@dmorrow apologies if this should be a separate topic but this felt like the most appropriate place to begin…
A few days ago we received 4x the number of webhooks per hour than usual, triggered, as far as we can tell, by a single tenant. We usually see peaks of 500,000 webhooks per hour from Atlassian across all tenants, but we received just under 2 million requests between 14:30 and 16:00 UTC of which 3/4 were from a single tenant.
Our services were not provisioned to handle that spike in load or autoscale and as a consequence fell over badly while we manually scaled them up and out. The outage triggered a notification from the Fortified Apps monitoring that Atlassian has in place because no longer successfully processed 99% of requests in a 15min period.
I’d like to work with Atlassian to publish some webhook rate limits that apps must be able to support, because currently there’s an implicit expectation for apps to be able to scale our services to process an infinite number of inbound webhook requests per second.
Thanks for raising this. I agree we need to put a solution in place that will avoid this type of incident occurring in the future. I’ve created ACJIRA-2497 and will reach out to the Jira Ecosystem team to see if they can prioritise it.
Any traction on this internally? We can’t just return 429s when we get spikes in inbound webhooks because we’ll violate our Fortified Apps SLA if I understand things correctly…
Recent examples of individual tenants making waves in our infra:
Hi @jbevan and @david2 , thanks for raising this. I’ve drafted an internal proposal outlining a suggested way forward for the Cloud Fortified and Ecosystem PMs to review.
Can you confirm that rate limiting logic needs to be implemented on a per-user basis, not a per-request basis? I came to that conclusion after some discussion with @gtaylor - if so, can the docs get updated to make that more clear?
I initially implemented adherence to the rate limiting headers on a per-request basis and saw the number of 429s/5xxs quadruple because I wasn’t keeping track of which users had been limited, and wasn’t delaying all subsequent requests for that user for the relevant time period.
I’m not sure what you mean by “per request”; I guess per resource? In any case, no. In the rate limiting docs, the section on implementation overview explains the dimensions:
Call Type
Cost Budget
User (Jira front end initiated action)
User
JWT (app server to Jira API)
App
JWT user impersonation
App + user
Connect app iframe (AP.request)
App + user
OAuth 2.0 (3LO)
App + user
Forge asUser()
App + user
Forge asApp()
App
Anonymous
Anonymous
For your context as a Connect app, I think you are implicitly already limiting “per app” so adding “per user” is correct.
I meant literally on a per-request basis we’d check the response code and headers and back off retrying that specific request (and only that request) if we recieved a 429 or 5xx using the values in the documented headers.
It really wasn’t clear to me that the cost budgets meant that we needed centralised knowledge of all requests being made from different microservices in our infrastructure in order to keep track of whether a “cost budget” was being rate limited.

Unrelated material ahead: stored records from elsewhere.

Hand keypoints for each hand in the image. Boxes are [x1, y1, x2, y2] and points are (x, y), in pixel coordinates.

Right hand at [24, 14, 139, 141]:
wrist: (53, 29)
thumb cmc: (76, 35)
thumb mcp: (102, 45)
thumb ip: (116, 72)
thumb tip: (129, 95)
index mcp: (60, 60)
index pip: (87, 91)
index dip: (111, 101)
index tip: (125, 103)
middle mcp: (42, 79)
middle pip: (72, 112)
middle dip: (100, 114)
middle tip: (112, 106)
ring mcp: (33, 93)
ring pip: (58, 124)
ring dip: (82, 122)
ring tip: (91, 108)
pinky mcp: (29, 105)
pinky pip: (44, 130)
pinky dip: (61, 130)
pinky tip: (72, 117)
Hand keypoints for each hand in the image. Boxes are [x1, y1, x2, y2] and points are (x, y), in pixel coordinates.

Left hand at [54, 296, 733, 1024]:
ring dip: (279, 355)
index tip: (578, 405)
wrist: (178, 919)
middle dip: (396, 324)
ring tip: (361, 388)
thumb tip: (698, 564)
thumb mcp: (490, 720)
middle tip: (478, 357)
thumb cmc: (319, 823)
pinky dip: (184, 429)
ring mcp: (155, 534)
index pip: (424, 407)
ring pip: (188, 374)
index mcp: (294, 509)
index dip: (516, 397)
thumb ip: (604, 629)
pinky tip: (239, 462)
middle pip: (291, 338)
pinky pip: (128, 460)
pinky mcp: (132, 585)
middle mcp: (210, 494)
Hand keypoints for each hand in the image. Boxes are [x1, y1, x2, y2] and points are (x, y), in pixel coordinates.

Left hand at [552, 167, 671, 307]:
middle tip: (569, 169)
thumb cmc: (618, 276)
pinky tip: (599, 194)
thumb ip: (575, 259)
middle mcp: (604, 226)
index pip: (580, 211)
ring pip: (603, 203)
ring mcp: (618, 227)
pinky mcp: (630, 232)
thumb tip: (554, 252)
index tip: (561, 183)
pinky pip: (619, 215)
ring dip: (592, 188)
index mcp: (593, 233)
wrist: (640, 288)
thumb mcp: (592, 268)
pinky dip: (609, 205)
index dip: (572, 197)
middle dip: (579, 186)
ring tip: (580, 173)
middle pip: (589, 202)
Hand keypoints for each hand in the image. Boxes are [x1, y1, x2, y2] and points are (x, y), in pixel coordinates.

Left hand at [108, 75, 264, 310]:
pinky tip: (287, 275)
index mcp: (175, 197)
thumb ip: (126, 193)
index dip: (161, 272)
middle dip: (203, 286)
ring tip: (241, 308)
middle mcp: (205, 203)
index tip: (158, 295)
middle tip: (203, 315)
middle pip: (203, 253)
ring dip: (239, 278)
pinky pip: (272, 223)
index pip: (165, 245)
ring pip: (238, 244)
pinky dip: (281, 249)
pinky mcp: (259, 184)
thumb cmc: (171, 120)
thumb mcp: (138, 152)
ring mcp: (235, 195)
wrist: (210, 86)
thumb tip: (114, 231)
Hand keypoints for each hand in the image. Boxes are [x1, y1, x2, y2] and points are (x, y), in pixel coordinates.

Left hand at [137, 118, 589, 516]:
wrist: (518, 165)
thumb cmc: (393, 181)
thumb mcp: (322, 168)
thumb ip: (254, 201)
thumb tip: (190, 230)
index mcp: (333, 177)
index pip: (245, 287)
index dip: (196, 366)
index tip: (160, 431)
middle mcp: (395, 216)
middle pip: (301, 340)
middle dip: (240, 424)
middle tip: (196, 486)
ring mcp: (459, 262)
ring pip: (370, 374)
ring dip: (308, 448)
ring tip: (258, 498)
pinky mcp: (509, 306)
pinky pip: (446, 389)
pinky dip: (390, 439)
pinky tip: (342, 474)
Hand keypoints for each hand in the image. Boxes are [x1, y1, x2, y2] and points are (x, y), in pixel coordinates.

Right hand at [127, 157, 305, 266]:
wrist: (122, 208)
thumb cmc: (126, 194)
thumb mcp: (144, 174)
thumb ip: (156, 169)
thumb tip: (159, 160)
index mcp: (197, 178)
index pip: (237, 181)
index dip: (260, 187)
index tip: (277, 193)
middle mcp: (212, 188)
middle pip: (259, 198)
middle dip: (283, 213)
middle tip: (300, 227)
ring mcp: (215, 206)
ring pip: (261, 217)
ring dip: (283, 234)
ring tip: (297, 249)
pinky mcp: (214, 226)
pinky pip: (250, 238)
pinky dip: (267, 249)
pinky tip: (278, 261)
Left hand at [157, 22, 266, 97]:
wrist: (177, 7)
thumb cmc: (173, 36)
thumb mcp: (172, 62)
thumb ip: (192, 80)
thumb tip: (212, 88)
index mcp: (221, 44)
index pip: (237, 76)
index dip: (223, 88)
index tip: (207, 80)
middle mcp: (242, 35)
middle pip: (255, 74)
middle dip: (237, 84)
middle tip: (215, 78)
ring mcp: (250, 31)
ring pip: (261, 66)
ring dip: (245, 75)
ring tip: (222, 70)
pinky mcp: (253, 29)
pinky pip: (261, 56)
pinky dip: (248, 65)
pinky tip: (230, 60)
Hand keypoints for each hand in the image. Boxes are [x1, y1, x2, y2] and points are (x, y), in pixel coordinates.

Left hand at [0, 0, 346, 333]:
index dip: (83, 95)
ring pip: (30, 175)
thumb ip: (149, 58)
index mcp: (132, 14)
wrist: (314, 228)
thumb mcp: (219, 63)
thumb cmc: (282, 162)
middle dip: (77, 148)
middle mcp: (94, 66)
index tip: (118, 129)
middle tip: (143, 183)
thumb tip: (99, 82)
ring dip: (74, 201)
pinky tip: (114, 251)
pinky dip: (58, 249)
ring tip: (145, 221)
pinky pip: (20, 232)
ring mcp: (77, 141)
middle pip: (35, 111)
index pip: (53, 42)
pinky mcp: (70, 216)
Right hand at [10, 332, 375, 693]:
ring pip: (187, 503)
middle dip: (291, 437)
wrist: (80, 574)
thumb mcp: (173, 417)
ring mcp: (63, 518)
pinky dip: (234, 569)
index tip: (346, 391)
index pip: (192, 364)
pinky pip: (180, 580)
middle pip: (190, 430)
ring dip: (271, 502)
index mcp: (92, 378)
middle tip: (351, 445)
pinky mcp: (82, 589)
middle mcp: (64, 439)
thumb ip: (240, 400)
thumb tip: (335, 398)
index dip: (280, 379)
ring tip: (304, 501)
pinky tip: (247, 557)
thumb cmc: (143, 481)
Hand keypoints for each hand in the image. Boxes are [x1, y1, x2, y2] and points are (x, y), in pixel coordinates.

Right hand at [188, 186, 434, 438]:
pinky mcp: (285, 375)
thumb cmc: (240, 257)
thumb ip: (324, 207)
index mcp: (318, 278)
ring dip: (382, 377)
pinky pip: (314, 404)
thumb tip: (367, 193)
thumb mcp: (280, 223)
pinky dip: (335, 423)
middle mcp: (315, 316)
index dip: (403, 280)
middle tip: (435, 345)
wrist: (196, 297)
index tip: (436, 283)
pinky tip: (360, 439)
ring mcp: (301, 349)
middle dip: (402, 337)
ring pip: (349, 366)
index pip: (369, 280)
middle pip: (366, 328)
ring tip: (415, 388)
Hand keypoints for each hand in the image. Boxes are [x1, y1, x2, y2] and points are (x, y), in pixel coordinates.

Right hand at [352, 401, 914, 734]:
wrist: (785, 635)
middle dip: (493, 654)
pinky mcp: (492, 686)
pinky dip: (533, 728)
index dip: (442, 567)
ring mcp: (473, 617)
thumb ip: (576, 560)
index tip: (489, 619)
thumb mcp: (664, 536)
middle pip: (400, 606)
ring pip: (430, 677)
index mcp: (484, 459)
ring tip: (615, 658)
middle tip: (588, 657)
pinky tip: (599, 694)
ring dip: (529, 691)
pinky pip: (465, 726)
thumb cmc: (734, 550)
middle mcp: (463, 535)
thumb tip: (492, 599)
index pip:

We have at least 2 background processes doing work in Jira on behalf of users while we also have a service that serves up the user interface and makes requests to Jira as part of handling some user interface requests. I think I’m right in saying that now we need a centralised service to handle all the requests those 3 service make to Jira and keep a track of whether any given user is being rate limited and throttle/delay all subsequent request being made from any of the 3 services. Plus update our frontend codebase to handle rate limiting when we use AP.request… I’m not sure how we’ll centralise the knowledge that AP.request should pre-emptively delay requests because background service #2 has breached the limit, or vice versa but I think at least I understand what we should be doing.
Please could you get some clarification added to the documentation to really spell out what app vendors need to do in this area?
I believe you are right since Jira doesn’t know anything about the threads in an app’s backend. This means that apps with concurrent processing making API calls against the same cost buckets have a couple of choices when it comes to rate limit response handling;- (a) some sort of coordination between threads to share rate limit response data so that invocations respect rate limit responses received by other threads, or (b) more aggressive backoffs and retry handling. Option (b) would be simpler to implement, but may not be as performant and may need to be tuned from time to time whereas option (a) is harder to implement, especially considering it may need to deal with different cost buckets. As you point out, option (a) would also require distributing rate limit response info between your app’s front end and backend if your app makes impersonated API calls from the app’s backend, however, I assume app + user cost budget rate limiting is relatively rare in comparison to rate limiting against the app cost budget.